If she is true to her word, the move will have once incurred the wrath of Prime Minister Theresa May, after she vowed to “bring an end to the jurisdiction of the court in Britain”. It was widely expected that she will reaffirm that principle in the forthcoming Tory election manifesto, putting her in a tough position when she goes to Brussels to win a deal for the UK.

But her stance on foreign interference in British justice and home affairs appears to have softened with news that she plans to scrap a separate pledge to withdraw Britain from the European Convention on Human Rights and thus free Britain from the power of Strasbourg judges in the European Court of Human Rights.

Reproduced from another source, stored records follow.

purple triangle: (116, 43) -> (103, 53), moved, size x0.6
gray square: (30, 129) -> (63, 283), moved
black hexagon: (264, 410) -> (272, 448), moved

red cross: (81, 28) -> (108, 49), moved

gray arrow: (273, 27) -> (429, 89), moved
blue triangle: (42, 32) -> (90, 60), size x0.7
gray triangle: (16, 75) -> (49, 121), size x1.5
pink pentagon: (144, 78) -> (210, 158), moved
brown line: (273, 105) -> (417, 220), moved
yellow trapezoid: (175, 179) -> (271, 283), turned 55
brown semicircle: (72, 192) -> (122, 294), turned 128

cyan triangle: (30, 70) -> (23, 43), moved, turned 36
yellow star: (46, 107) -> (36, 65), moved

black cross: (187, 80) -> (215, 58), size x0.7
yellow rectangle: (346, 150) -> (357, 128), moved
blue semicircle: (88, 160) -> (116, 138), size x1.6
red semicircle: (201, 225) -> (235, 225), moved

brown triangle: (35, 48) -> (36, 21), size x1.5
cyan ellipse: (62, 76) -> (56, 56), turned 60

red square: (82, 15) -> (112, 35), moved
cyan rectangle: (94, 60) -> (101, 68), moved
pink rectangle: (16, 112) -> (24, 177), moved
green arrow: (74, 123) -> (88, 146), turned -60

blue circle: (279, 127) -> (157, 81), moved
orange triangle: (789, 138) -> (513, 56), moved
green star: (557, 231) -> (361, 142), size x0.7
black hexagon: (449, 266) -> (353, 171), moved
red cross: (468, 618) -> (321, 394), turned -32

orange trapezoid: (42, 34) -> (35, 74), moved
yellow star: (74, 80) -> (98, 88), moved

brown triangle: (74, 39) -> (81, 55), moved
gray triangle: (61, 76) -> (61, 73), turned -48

If she’s prepared to surrender Britain to foreign judges from a court that she’s made public stands against in the past – particularly following its efforts to block her deportation of Abu Qatada – who knows how much autonomy she’ll be prepared to give away in pursuit of an extended “transition” deal.

A proud history

The demand could be seen as a power grab, especially given Britain’s superb track record on individual rights. Dating back to Magna Carta, Britain has led the way in protecting the individual from the excesses of state power and has a far better track record than the European legal systems that permitted the rise of Adolf Hitler and Benito Mussolini.

With 17.4 million Brits voting to take back control of their country, acquiescing to demands of a failed European project, and doing down our own capacity to protect the rights of British residents in the process, will be seen as a brutal betrayal.